Question

If a line has direction ratios 2, -1, -2, then what are its direction cosines?

(a) $\pm \dfrac{2}{3},\mp \dfrac{1}{3},\mp \dfrac{2}{3}$
(b) $\mp \dfrac{1}{3},\pm \dfrac{2}{3},\mp \dfrac{1}{3}$
(c) $\mp \dfrac{2}{3},\mp \dfrac{2}{3},\mp \dfrac{2}{3}$
(d) $\pm \dfrac{1}{3},\pm \dfrac{1}{3},\pm \dfrac{1}{3}$

Answer 1

Firstly we should know that direction ratios of any particular line are the numbers which are proportional to direction cosines. Generally, direction cosines are represented by l, m and n respectively made with X – axis, Y – axis and Z – axis respectively whereas a, b, c are their respective direction ratios. We know that the direction cosines in terms of direction ratios are represented as
$l=\dfrac{a}{\sqrt{{{a}^{2}}+{{b}^{2}}+{{c}^{2}}}},\text{ }m=\dfrac{b}{\sqrt{{{a}^{2}}+{{b}^{2}}+{{c}^{2}}}},\text{ }n=\dfrac{c}{\sqrt{{{a}^{2}}+{{b}^{2}}+{{c}^{2}}}}$
Hence, we will have to replace the values of direction ratios a, b and c in the given formula with the data given in the question and solve them to get the required direction cosines.

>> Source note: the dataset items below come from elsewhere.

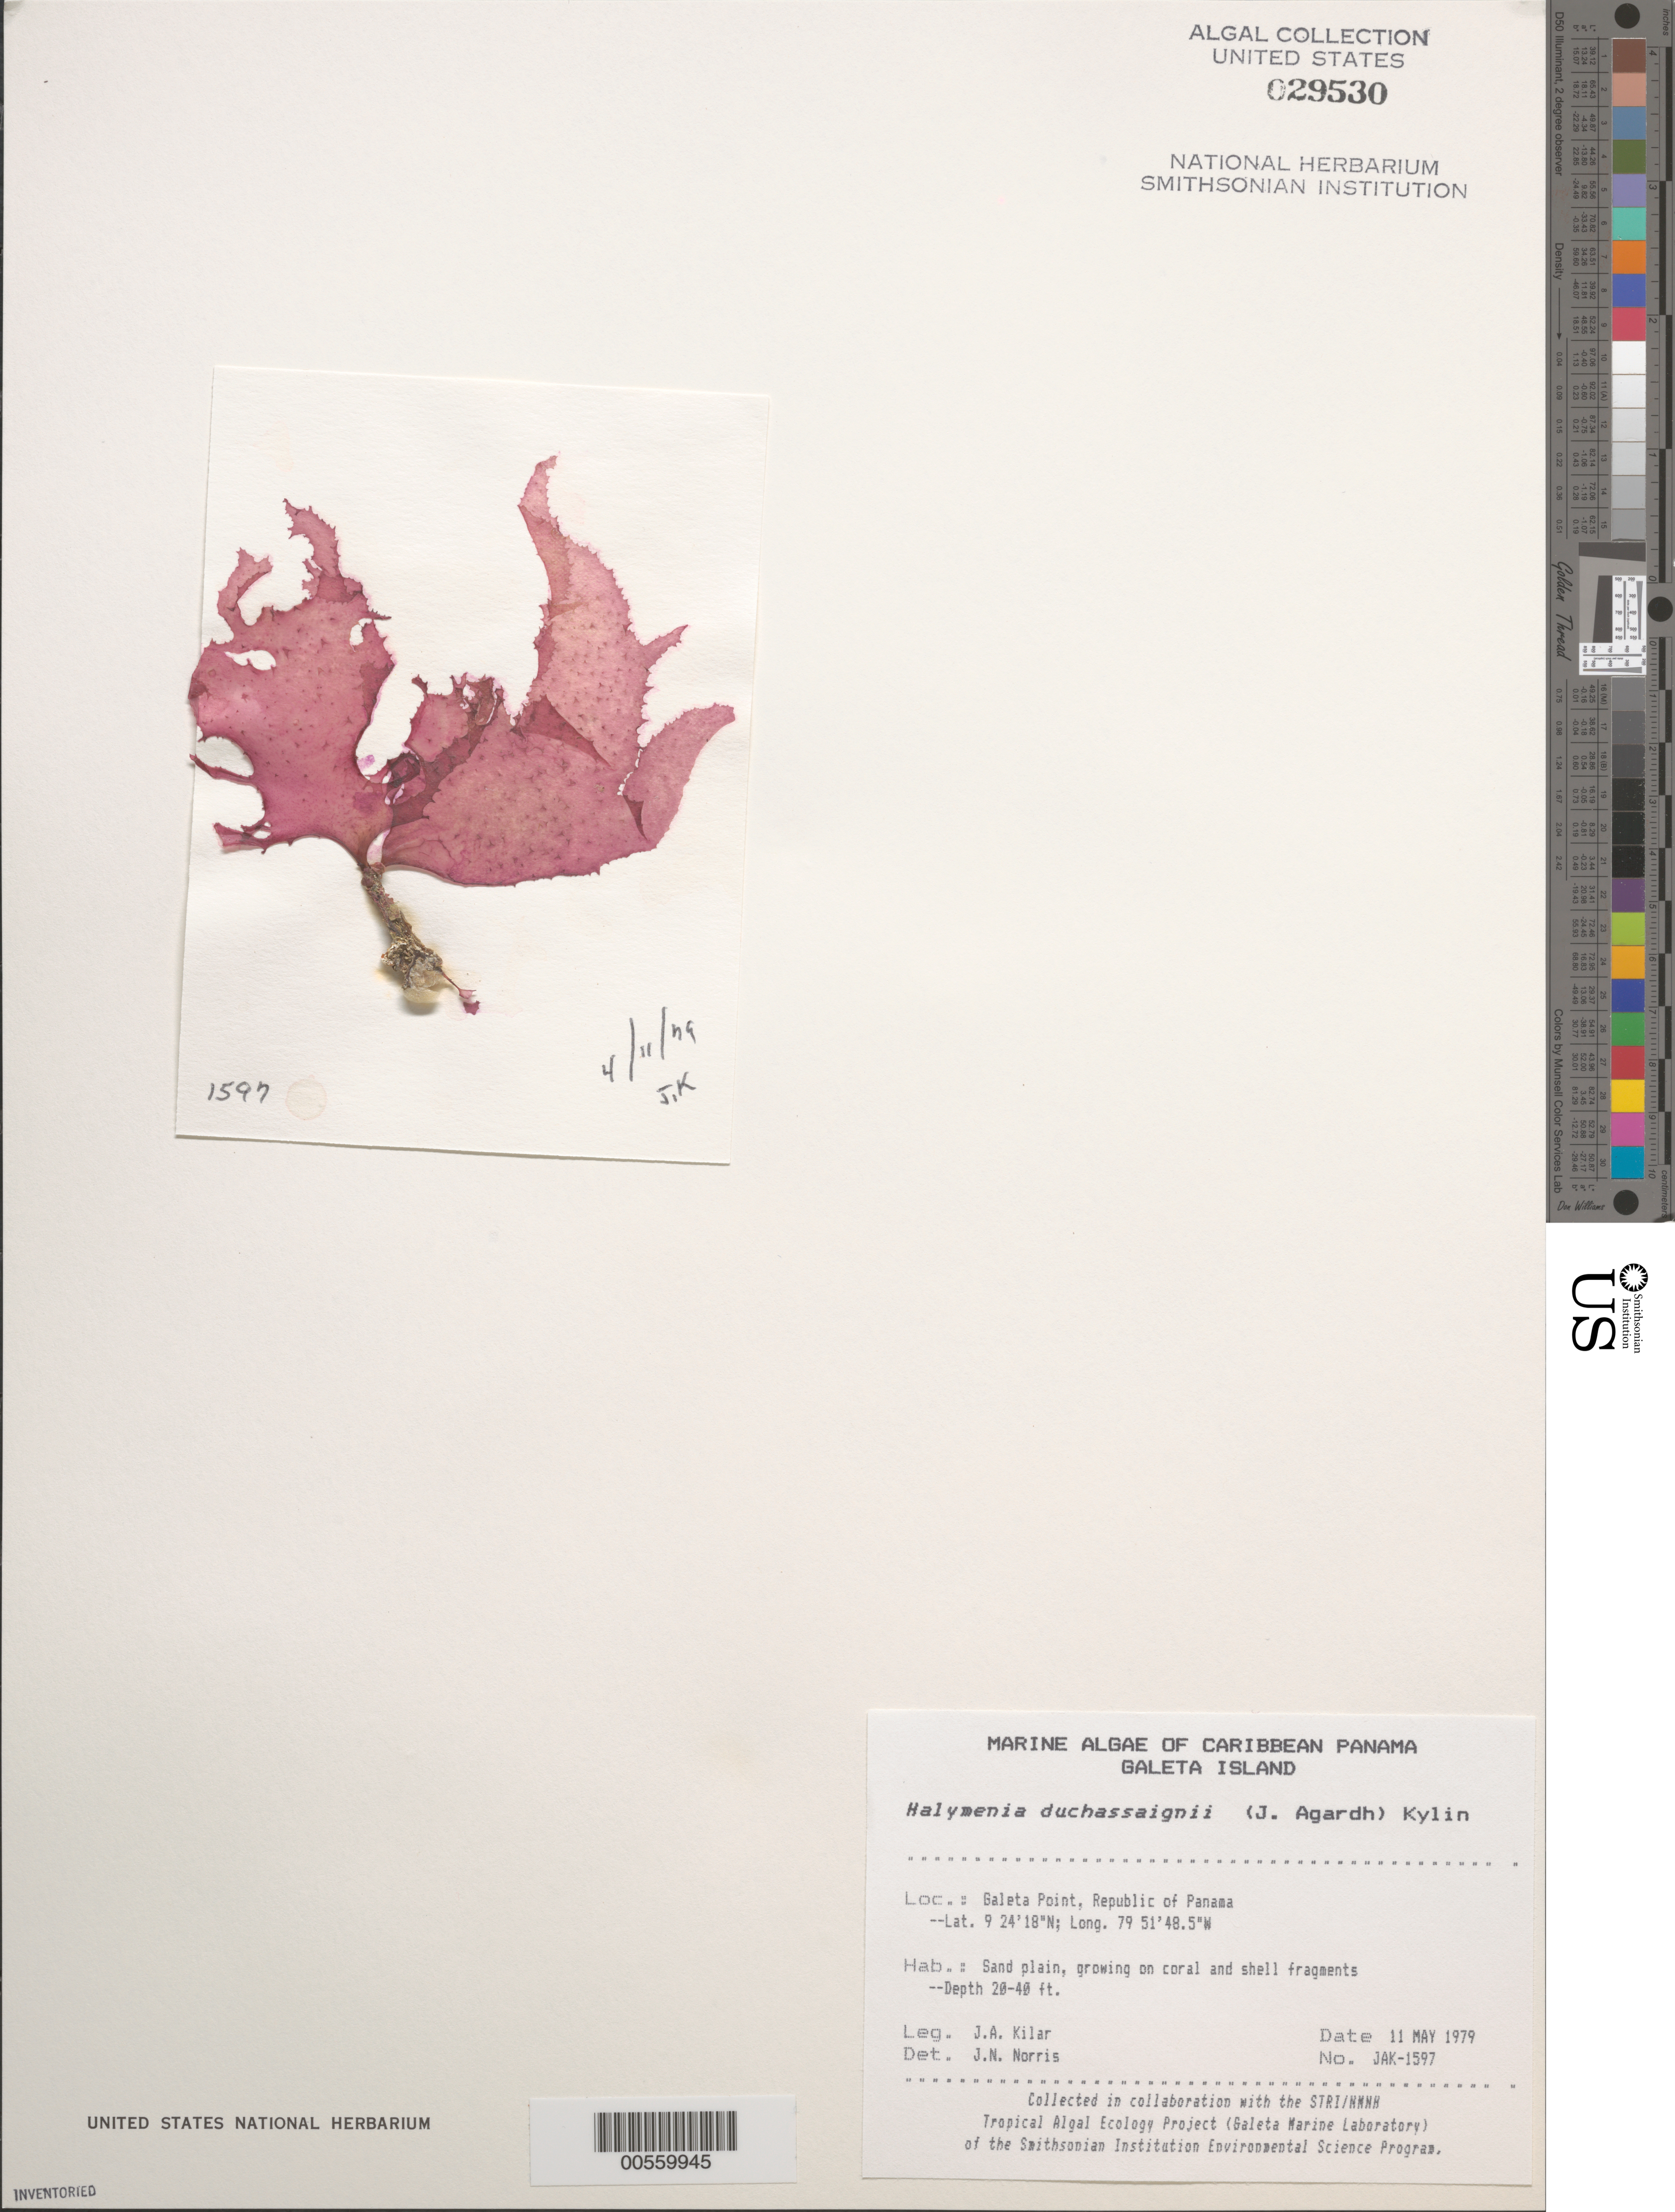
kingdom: Plantae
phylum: Rhodophyta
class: Florideophyceae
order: Halymeniales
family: Halymeniaceae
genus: Halymenia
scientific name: Halymenia duchassaignii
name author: (J. Agardh) Kylin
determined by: Norris, James N.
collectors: J. A. Kilar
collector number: JAK-1597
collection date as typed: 11 May 1979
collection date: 1979-05-11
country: Panama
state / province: Colón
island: Galeta Island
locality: Galeta Point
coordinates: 9 24' 18" N, 79 51' 48.5" W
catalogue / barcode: US 29530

Complete step by step answer:
Here, the values of the direction ratios are given as $a=2,\text{ b = }-1\text{, c =}-2$ according to our given question. Now, we will replace the value of a, b and c in the above formula with 2, -1 and -2 respectively and find the required values of direction cosines.
Replacing the value of a with 2, b with -1 and c with -2 in first formula to get the value of l, we get,
$\Rightarrow l=\dfrac{2}{\sqrt{{{2}^{2}}+{{\left( -1 \right)}^{2}}+{{\left( -2 \right)}^{2}}}}\text{ }$
$\Rightarrow l=\dfrac{2}{\sqrt{4+1+4}}\text{ }$
$\Rightarrow l=\dfrac{2}{\sqrt{9}}$
$\Rightarrow l=\dfrac{2}{\pm 3}$
$\therefore \text{l=}\pm \dfrac{2}{3}\text{ }$
Hence, when $a=2,\text{ b = }-1\text{, c =}-2$, the value of l is $\pm \dfrac{2}{3}.$
Similarly, substituting the value of a with 2, b with -1 and c with -2 in second formula to get the value of m, we get,
$\Rightarrow m=\dfrac{\left( -1 \right)}{\sqrt{{{2}^{2}}+{{\left( -1 \right)}^{2}}+{{\left( -2 \right)}^{2}}}}\text{ }$
$\Rightarrow m=\dfrac{\left( -1 \right)}{\sqrt{4+1+4}}\text{ }$
$\Rightarrow m=\dfrac{\left( -1 \right)}{\sqrt{9}}$
$\Rightarrow m=\dfrac{\left( -1 \right)}{\pm 3}$
$\therefore m=\mp \dfrac{1}{3}\text{ }$
Hence, when $a=2,\text{ b = }-1\text{, c =}-2$, the value of m is $\mp \dfrac{1}{3}\text{. }$

Again, substituting the value of a with 2, b with -1 and c with -2 in third formula to get the value of n, we get,
$\Rightarrow n=\dfrac{\left( -2 \right)}{\sqrt{{{2}^{2}}+{{\left( -1 \right)}^{2}}+{{\left( -2 \right)}^{2}}}}\text{ }$
$\Rightarrow n=\dfrac{\left( -2 \right)}{\sqrt{4+1+4}}\text{ }$
$\Rightarrow n=\dfrac{\left( -2 \right)}{\sqrt{9}}$
$\Rightarrow n=\dfrac{\left( -2 \right)}{\pm 3}$
$\therefore n=\mp \dfrac{2}{3}\text{ }$
Hence, when $a=2,\text{ b = }-1\text{, c =}-2$, the value of n is $\mp \dfrac{2}{3}.$

So, the correct answer is “Option A”.

Note: Students usually make the mistake of finding only the value of first direction cosine, l and then choosing whichever option has that value without considering the values of other direction cosines, m and n. Therefore to avoid making such errors, firstly students must find the values of all direction cosines, l, m and n and then choose the correct option according to the calculated answer among all other options.